En azından saygılı çocuk. Altı ay skor tutuyorum açe. +1 puan.
Tekrar hoşgeldin demeyeceğim iç ses ama iyi ki geldin.
Birkaçı koltuğa oturduğunda ayakta kalanlar için sandalye çıkarttım. "Kusura bakmayın, buraya gelirken amacım tek yaşamaktı da." Dedim çekingen bir şekilde evin küçüklüğünü belirterek. Onlar "sorun değil." Gibi cümleler kurarken tuğrul abi ise "Eymen telefona niye bakmadın?" Dedi anında. Endişeliye benziyordu ama sesine sitem hakimdi. "Telefonum arka odada şarjdaydı tuğrul abi, ondan." Dedi ve bayağı bayağı hesap vermekten de çekinmiyordu.

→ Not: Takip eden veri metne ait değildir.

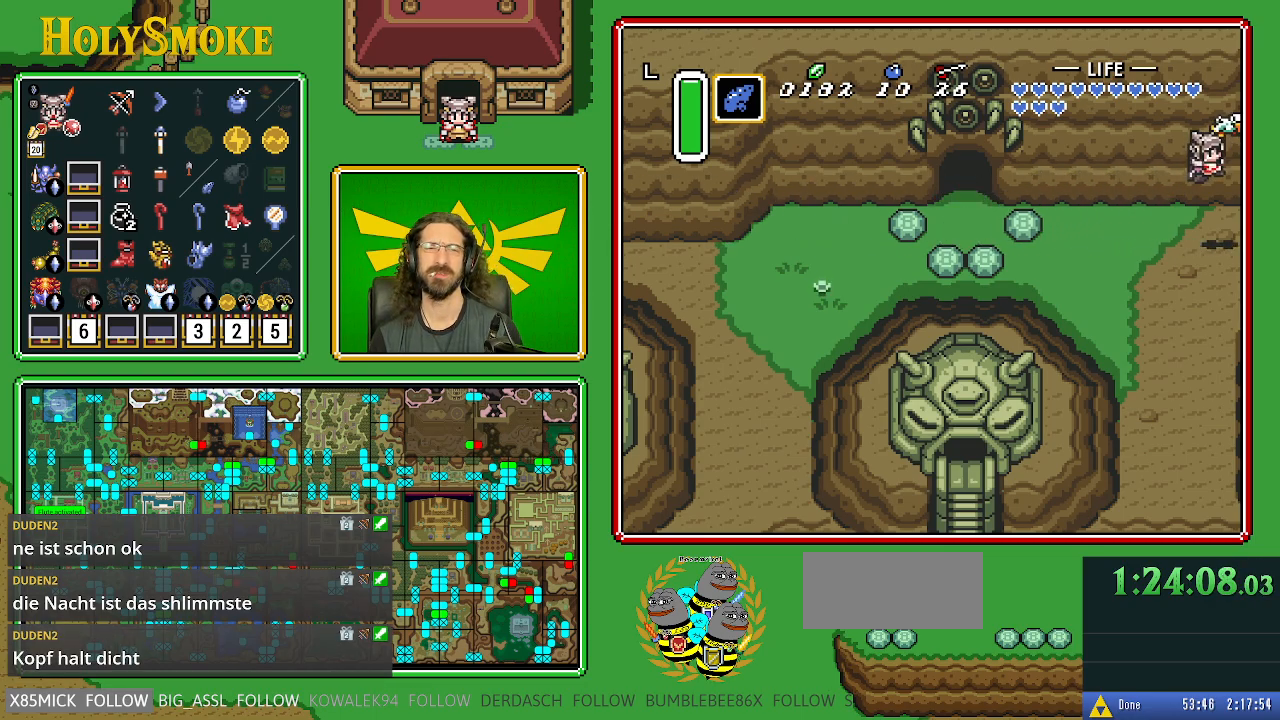
{"buttons": [], "events": []}
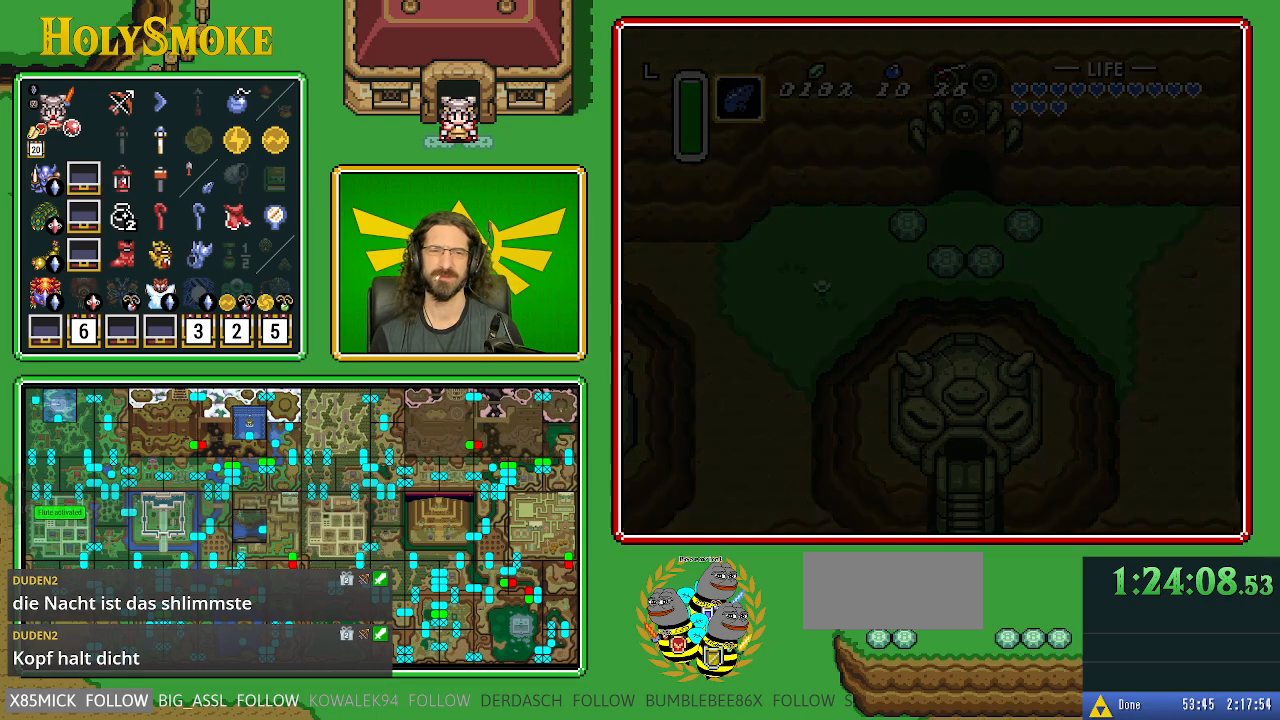
{"buttons": [], "events": []}
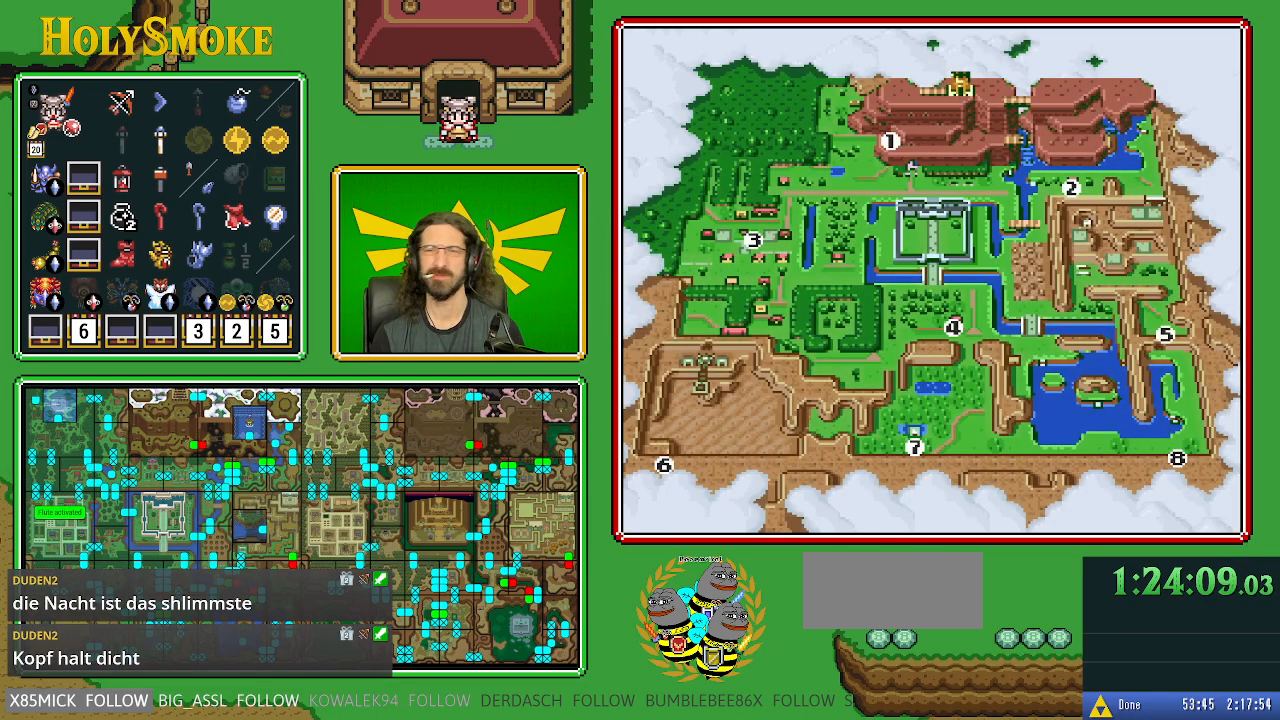
{"buttons": [], "events": []}
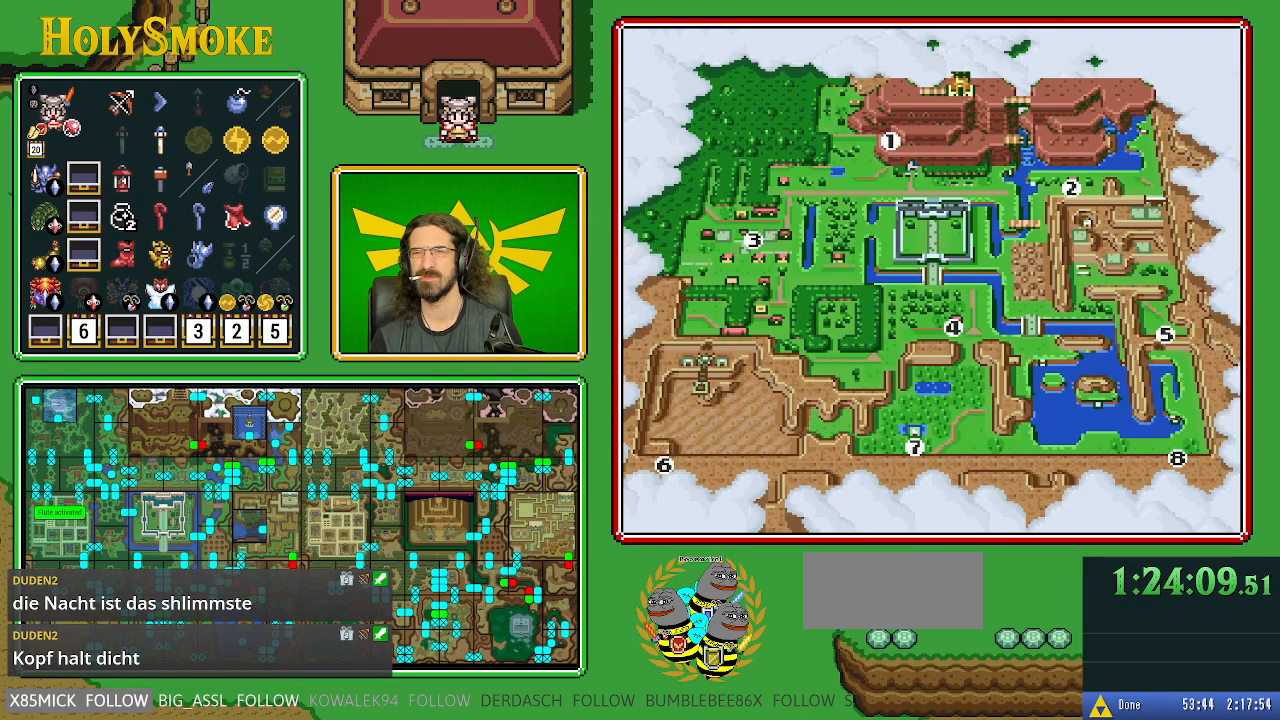
{"buttons": ["A"], "events": [[83, "DPAD_LEFT", "down"], [217, "DPAD_LEFT", "up"], [400, "A", "down"]]}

Ben tam ortalığı sakinleştirmek için bir şeyler sôyleyecekken mutfaktan telefonumun sesi duyuldu. " Eymen sen tatlılarla limonataları getir, ben telefona bakayım, belki avukat arıyordur." Dediğimde içeriden birinin "ne avukatı?" Dediğini duydum. Eymen ise "az sonra anlatacağım." Deyip mutfağa, benim yanıma geldi. Telefonu elime aldığımda Nisa'nın aradığını gördüm. Hemen açtığımda "şerif, sen nerede oturuyordun?" Diye bir soru yöneltti. Mardinde miydi? "Niye sordun ki nisa?" Dediğimde biraz mırıldandı. "Uçak biletini bu güne buldum diyelim." Dediğinde biraz da olsa panikledim. "Tamam, şöyle yapalım. Şuan evde misafir var ama tuğrul abiye desek seni almaya gelir. Hem o da şuan benim evimde.sen de gelirsin, sohbet falan güzel olur." Dediğimde alaycı bir şekilde güldü. "Kimsenin beni almasına ihtiyacım yok açe, ben gelirim. Evin adresini ver." Dediğinde ofladım. "Ya sen havalimanında değil misin?" Dediğimde mırıltıyla onayladı beni. "Tamam yarım saate gelir tuğrul abi. Hadi gôrüşürüz silahşör." Dedim ve beklemeden kapattım telefonu. Salona doğru ilerlerken "tuğrul abi senden bir şey isteyebilir miyim?" Diye seslendiğimde tuğrul abi "dinliyorum." Dedi. "Ya şimdi benim bir arkadaşım var, adı nisa. Benim davam için Ankara'dan gelmiş, şuan havalimanındaymış. Gidip alabilir misin onu?" Diye mahcup bir şekilde olayı izah ettiğimde kısa bir süre düşündükten sonra "iyi, yarım saate burada olurum." Deyip kalktığında kulağıma doğru eğildi. "Ne yapmaya çalıştığının farkındayım prenses ama öyle bir şey olmayacak. Asla." Dediğinde şaşkınlıkla ona döndüm. "İnanır mısın bilmem ama hiç bir şey anlamadım, tekrar söylesene." Dediğim zaman onun zannettiği şeyin olmadığını anladı. "Pardon abicim, ben yanlış anlamışım." Deyip kapıya doğru ilerledi ve gözden kayboldu.
☀️
Tuğrul Taşkın...
Yarım saatte varmıştım havaalanına. Tabii Mustafa abinin Ford marka arabasıyla gelmiştim. Bagaj gayet büyüktü. Klasik bir arabaydı yani...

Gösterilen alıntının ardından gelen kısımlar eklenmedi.